One of my favorite novels is “Little Women” by Louisa May Alcott, and I am a sucker for any adaptation (be it audiobook, play, or movie). I think I have seen every movie version, including the ill-advised 1970s one that starred Jan Brady (Eve Plumb) and Captain Kirk (William Shatner). The latest iteration I enjoyed is the graphic novel “Meg, Jo, Beth, and Amy” by Rey Terciero. This retelling has all the major touchstones and plot points you would expect, while also making the characters fully-realized modern young ladies. Set in present day New York, the four young sisters and their mother live in a small apartment while their father is deployed in the Middle East, and throughout this delightfully-illustrated graphic novel, Terciero does an excellent job of adding her take on some of the hallmarks of Alcott’s beloved book.

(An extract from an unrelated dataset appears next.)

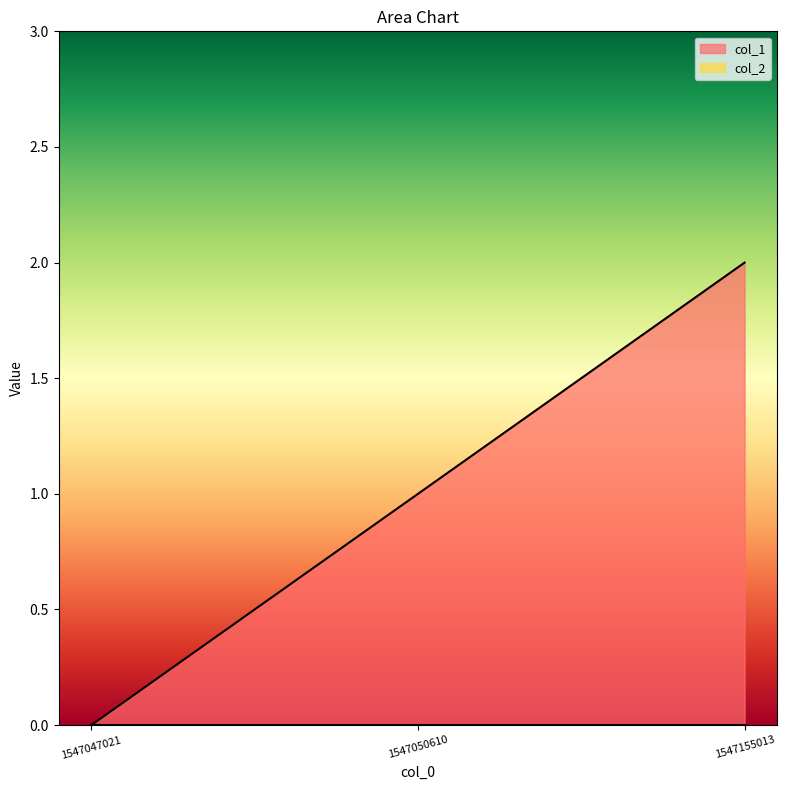

Reading left to right, transcribe all the data shown in this chart.

1547047021=0	1547050610=1	1547155013=2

The original story was progressive and endearing, and this graphic novel really shows its timelessness. I know I’m not alone in thinking that we can all see some of ourselves in each of the March girls, whether it is Meg’s practicality and touch of vanity, Amy’s desire for the finer things or Beth’s sweet nature; but it is still Jo’s independence, and her quest for self-actualization, that still most resonates with me. (As a young girl, I related to Jo—her craving for adventure and desire to cast aside some girlish conventions in favor of carving out her own path. Although I will admit I was thoroughly shocked when she declined Laurie’s marriage proposal! The 1995 movie version had Christian Bale cast as Laurie, and he will forever be my first love, even though I married my own wonderful and handsome Professor Bhaer!)
This new graphic novel is faithful to the essential characteristics of the girls and the heart and spirit of the original novel, and Terciero’s retelling is sure to become a classic itself! I know I will be recommending it to fans of Alcott and graphic novels alike.